> **WORK ORDER**
Print the data below exactly as it stands, and keep the pictures out.

> **RAW DATA**

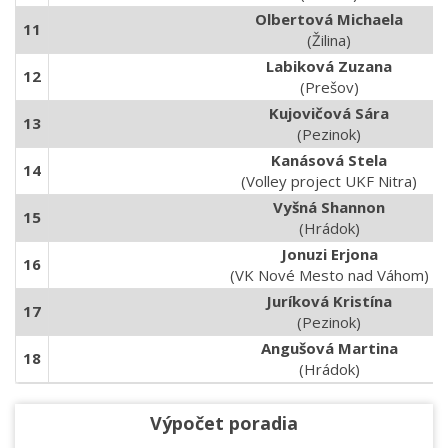
Olbertová Michaela
11
(Žilina)
Labiková Zuzana
12
(Prešov)
Kujovičová Sára
13
(Pezinok)
Kanásová Stela
14
(Volley project UKF Nitra)
Vyšná Shannon
15
(Hrádok)
Jonuzi Erjona
16
(VK Nové Mesto nad Váhom)
Juríková Kristína
17
(Pezinok)
Angušová Martina
18
(Hrádok)
Výpočet poradia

> **TASK ANSWER**
Olbertová Michaela
11
(Žilina)
Labiková Zuzana
12
(Prešov)
Kujovičová Sára
13
(Pezinok)
Kanásová Stela
14
(Volley project UKF Nitra)
Vyšná Shannon
15
(Hrádok)
Jonuzi Erjona
16
(VK Nové Mesto nad Váhom)
Juríková Kristína
17
(Pezinok)
Angušová Martina
18
(Hrádok)
Výpočet poradia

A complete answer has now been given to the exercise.